Only the lines from the one containing "内科・循環器内科・呼吸器内科・消化器内科・脳神経内科・" through the last line below belong in your copy; transcribe them exactly and omit any pictures.

(Beginning of Data)

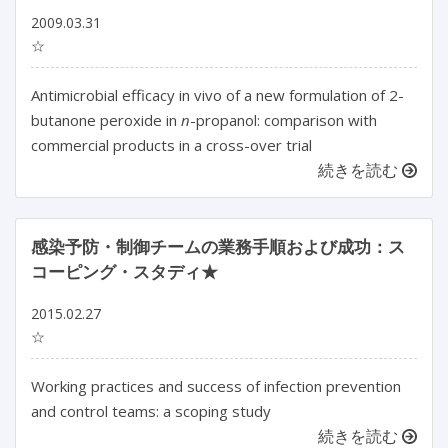
2009.03.31
☆
Antimicrobial efficacy in vivo of a new formulation of 2-
butanone peroxide in
n
-propanol: comparison with
commercial products in a cross-over trial
続きを読む
感染予防・制御チームの業務手順および成功：ス
コーピング・スタディ★
2015.02.27
☆
Working practices and success of infection prevention
and control teams: a scoping study
続きを読む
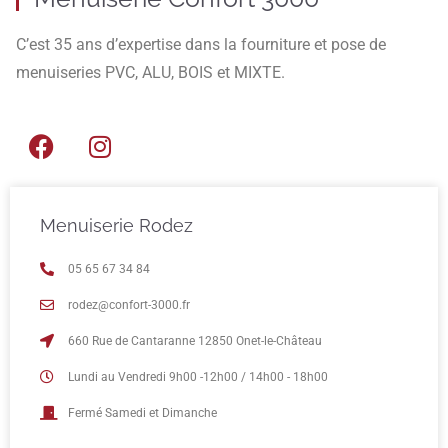
C’est 35 ans d’expertise dans la fourniture et pose de
menuiseries PVC, ALU, BOIS et MIXTE.
Menuiserie Rodez
05 65 67 34 84
rodez@confort-3000.fr
660 Rue de Cantaranne 12850 Onet-le-Château
Lundi au Vendredi 9h00 -12h00 / 14h00 - 18h00
Fermé Samedi et Dimanche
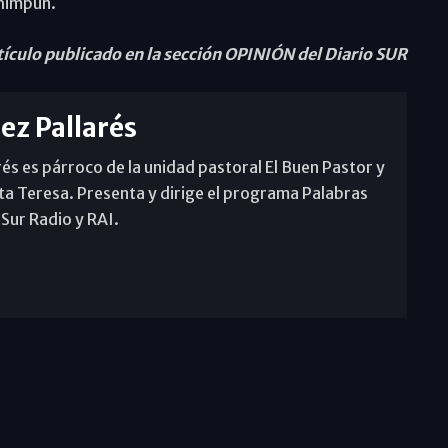
chimpún.
tículo publicado en la sección OPINIÓN del Diario SUR
rez Pallarés
rés es párroco de la unidad pastoral El Buen Pastor y
ta Teresa. Presenta y dirige el programa Palabras
 Sur Radio y RAI.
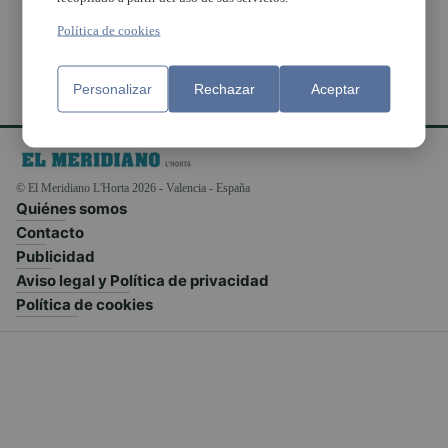
Política de cookies
Personalizar
Rechazar
Aceptar
© El Meridiano L'Horta 2026 - Valencia - España
Quiénes somos
Contacto
Publicidad
Aviso legal y Política de privacidad
Política de cookies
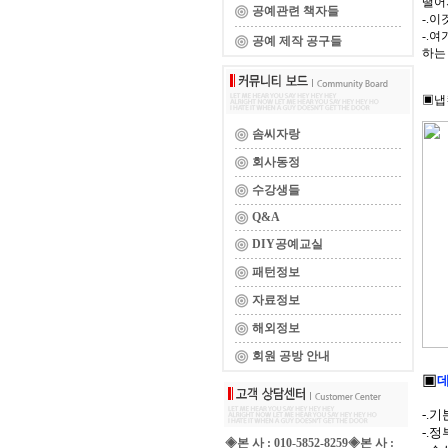
떨어
공예관련 책자들
-.
-.
공예 제작 공구들
하는
▣냅
솜씨자랑
회사동정
수강생들
Q&A
DIY공예교실
패턴정보
자료정보
해외정보
회원 공방 안내
▣
데
-.기
-.
◈본 사 : 010-5852-8259◈본 사 :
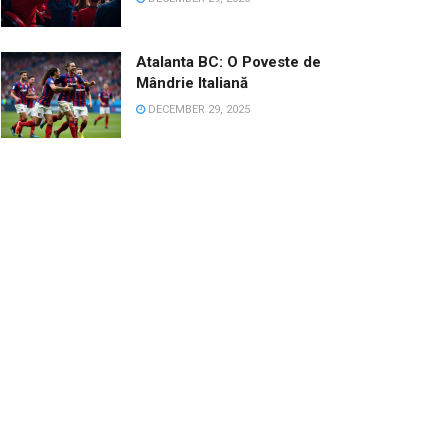
Atalanta BC: O Poveste de
Mândrie Italiană
DECEMBER 29, 2025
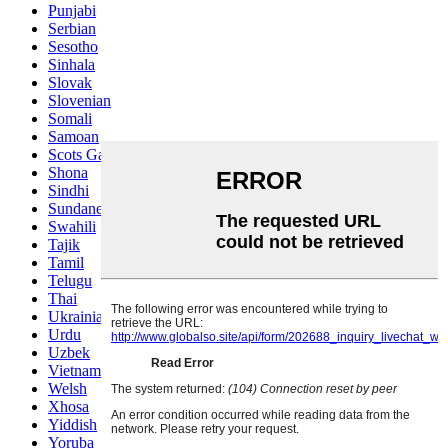
Punjabi
Serbian
Sesotho
Sinhala
Slovak
Slovenian
Somali
Samoan
Scots Gaelic
Shona
Sindhi
Sundanese
Swahili
Tajik
Tamil
Telugu
Thai
Ukrainian
Urdu
Uzbek
Vietnamese
Welsh
Xhosa
Yiddish
Yoruba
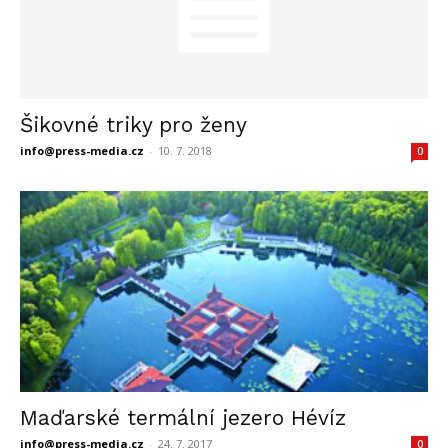
Šikovné triky pro ženy
info@press-media.cz
-
10. 7. 2018
0
Maďarské termální jezero Hévíz
info@press-media.cz
-
24. 7. 2017
0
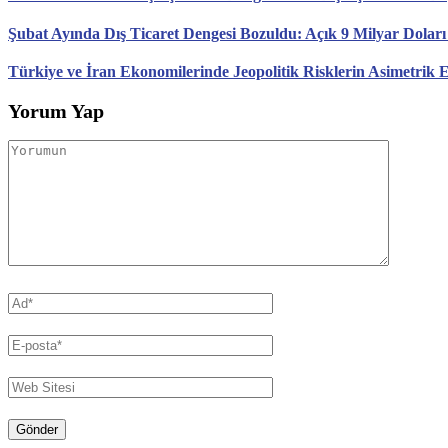
Şubat Ayında Dış Ticaret Dengesi Bozuldu: Açık 9 Milyar Doları
Türkiye ve İran Ekonomilerinde Jeopolitik Risklerin Asimetrik E
Yorum Yap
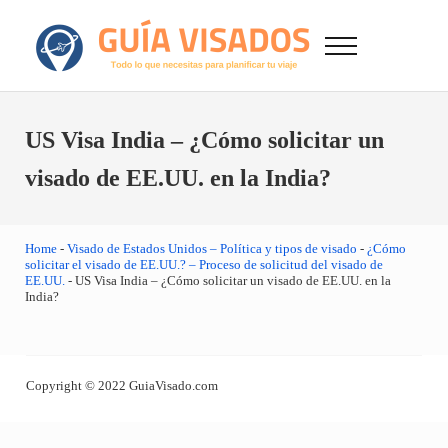
Saltar al contenido principal
Skip to after header navigation
Skip to site footer
Menu
GuiaVisado.com - Guía de visados de viaje en
Otro sitio realizado con WordPress
US Visa India – ¿Cómo solicitar un
visado de EE.UU. en la India?
Home
-
Visado de Estados Unidos – Política y tipos de visado
-
¿Cómo
solicitar el visado de EE.UU.? – Proceso de solicitud del visado de
EE.UU.
-
US Visa India – ¿Cómo solicitar un visado de EE.UU. en la
India?
Copyright © 2022 GuiaVisado.com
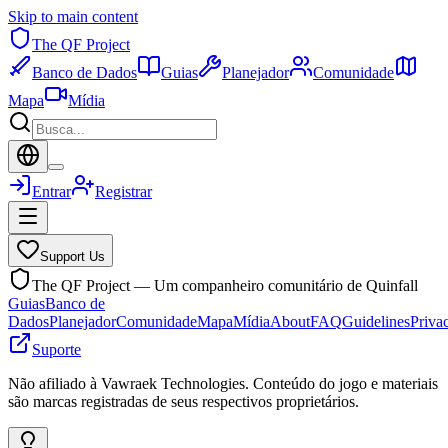
Skip to main content
The QF Project
Banco de Dados
Guias
Planejador
Comunidade
Mapa
Mídia
Entrar
Registrar
Support Us
The QF Project — Um companheiro comunitário de Quinfall
Guias
Banco de
Dados
Planejador
Comunidade
Mapa
Mídia
About
FAQ
Guidelines
Priva
Suporte
Não afiliado à Vawraek Technologies. Conteúdo do jogo e materiais
são marcas registradas de seus respectivos proprietários.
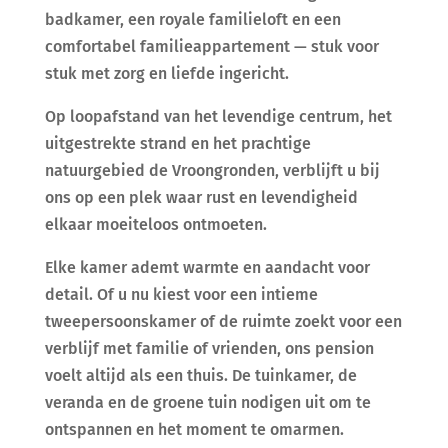
badkamer, een royale familieloft en een
comfortabel familieappartement — stuk voor
stuk met zorg en liefde ingericht.
Op loopafstand van het levendige centrum, het
uitgestrekte strand en het prachtige
natuurgebied de Vroongronden, verblijft u bij
ons op een plek waar rust en levendigheid
elkaar moeiteloos ontmoeten.
Elke kamer ademt warmte en aandacht voor
detail. Of u nu kiest voor een intieme
tweepersoonskamer of de ruimte zoekt voor een
verblijf met familie of vrienden, ons pension
voelt altijd als een thuis. De tuinkamer, de
veranda en de groene tuin nodigen uit om te
ontspannen en het moment te omarmen.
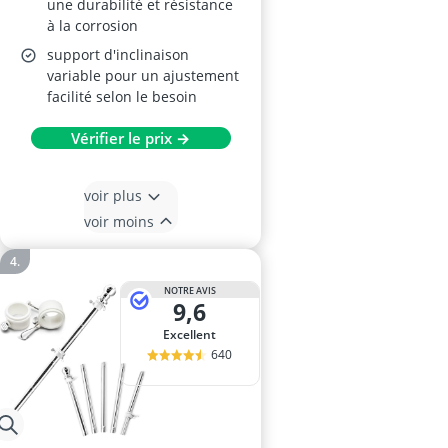
une durabilité et résistance
à la corrosion
support d'inclinaison
variable pour un ajustement
facilité selon le besoin
Vérifier le prix →
voir plus
voir moins
NOTRE AVIS
9,6
Excellent
640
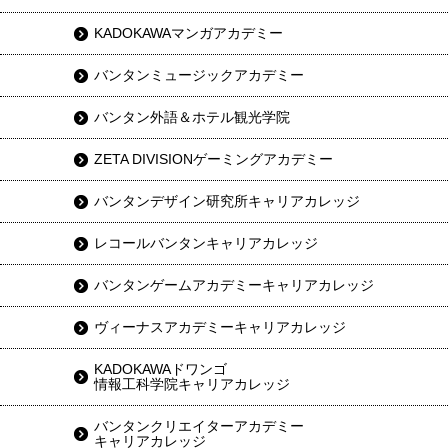
KADOKAWAマンガアカデミー
バンタンミュージックアカデミー
バンタン外語＆ホテル観光学院
ZETA DIVISIONゲーミングアカデミー
バンタンデザイン研究所キャリアカレッジ
レコールバンタンキャリアカレッジ
バンタンゲームアカデミーキャリアカレッジ
ヴィーナスアカデミーキャリアカレッジ
KADOKAWAドワンゴ
情報工科学院キャリアカレッジ
バンタンクリエイターアカデミー
キャリアカレッジ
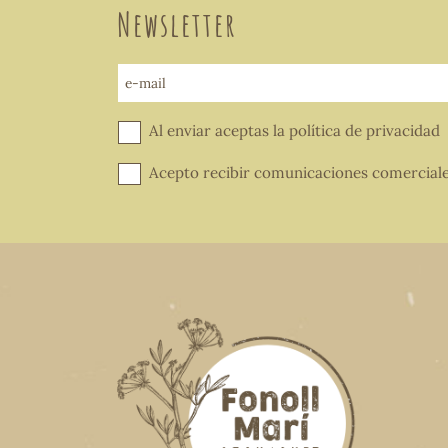
Newsletter
e-mail
Al enviar aceptas la
política de privacidad
Acepto recibir comunicaciones comercial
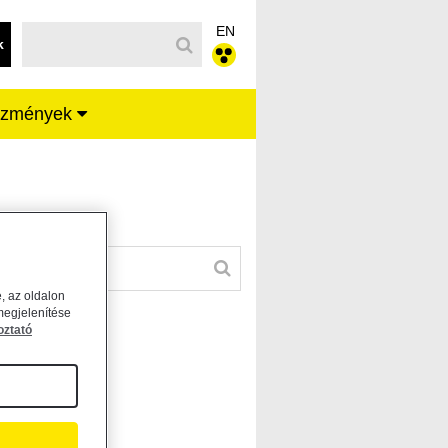
EN
k
ézmények
, az oldalon
megjelenítése
oztató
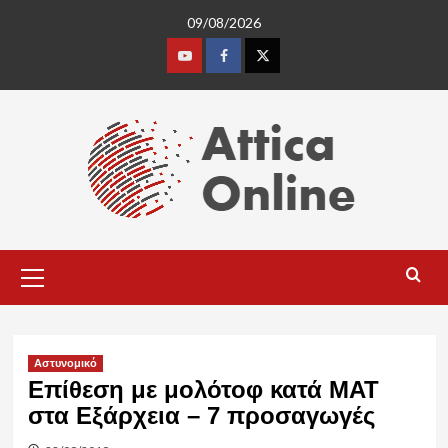
Skip
09/08/2026
to
content
Youtube
Facebook
Twitter
Primary
Menu
Αστυνομικό
Επίθεση με μολότοφ κατά ΜΑΤ
στα Εξάρχεια – 7 προσαγωγές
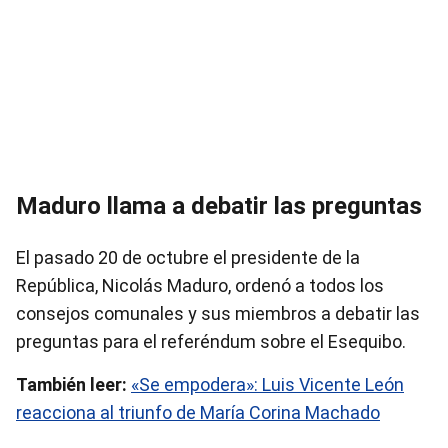
Maduro llama a debatir las preguntas
El pasado 20 de octubre el presidente de la
República, Nicolás Maduro, ordenó a todos los
consejos comunales y sus miembros a debatir las
preguntas para el referéndum sobre el Esequibo.
También leer:
«Se empodera»: Luis Vicente León
reacciona al triunfo de María Corina Machado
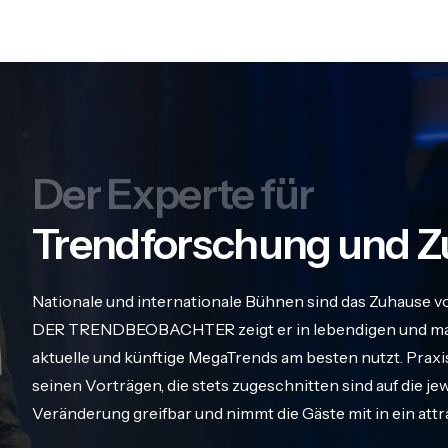
Der Experte für
Trendforschung und Z
Nationale und internationale Bühnen sind das Zuhause v
DER TRENDBEOBACHTER zeigt er in lebendigen und maß
aktuelle und künftige MegaTrends am besten nutzt. Praxis
seinen Vorträgen, die stets zugeschnitten sind auf die j
Veränderung greifbar und nimmt die Gäste mit in ein att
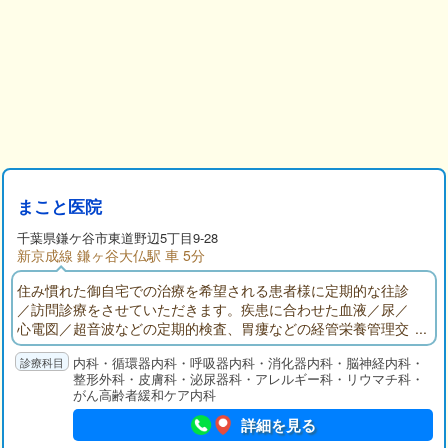
まこと医院
千葉県
鎌ケ谷市
東道野辺5丁目9-28
新京成線 鎌ヶ谷大仏駅 車 5分
住み慣れた御自宅での治療を希望される患者様に定期的な往診
／訪問診療をさせていただきます。疾患に合わせた血液／尿／
心電図／超音波などの定期的検査、胃瘻などの経管栄養管理交
換、褥創処置、留置カテーテル管理、ターミナルケア、などの
内科・循環器内科・呼吸器内科・消化器内科・脳神経内科・
在宅で可能な検査／診断／治療を行えるため通院とほぼ同等な
整形外科・皮膚科・泌尿器科・アレルギー科・リウマチ科・
内容での診療継続が可能です。
がん高齢者緩和ケア内科
詳細を見る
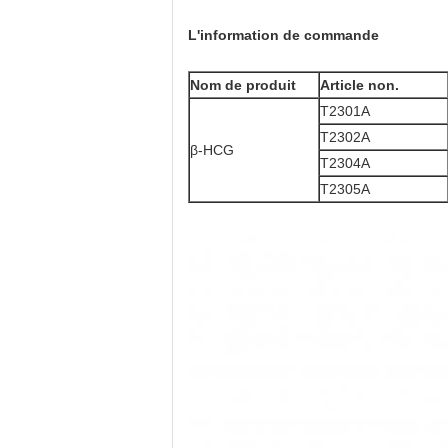
L'information de commande
Nom de produit
Article non.
T2301A
T2302A
β-HCG
T2304A
T2305A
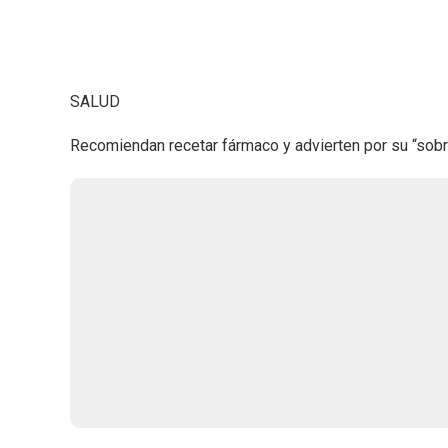
SALUD
Recomiendan recetar fármaco y advierten por su “sobr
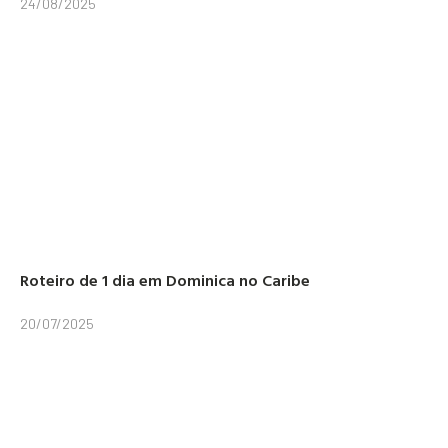
24/08/2025
Roteiro de 1 dia em Dominica no Caribe
20/07/2025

(End of Data)

* Expected answer
内科・循環器内科・呼吸器内科・消化器内科・脳神経内科・
在宅で可能な検査／診断／治療を行えるため通院とほぼ同等な
整形外科・皮膚科・泌尿器科・アレルギー科・リウマチ科・
内容での診療継続が可能です。
がん高齢者緩和ケア内科
詳細を見る
L'information de commande
Nom de produit
Article non.
T2301A
T2302A
β-HCG
T2304A
T2305A
SALUD
Recomiendan recetar fármaco y advierten por su “sobr
24/08/2025
Roteiro de 1 dia em Dominica no Caribe
20/07/2025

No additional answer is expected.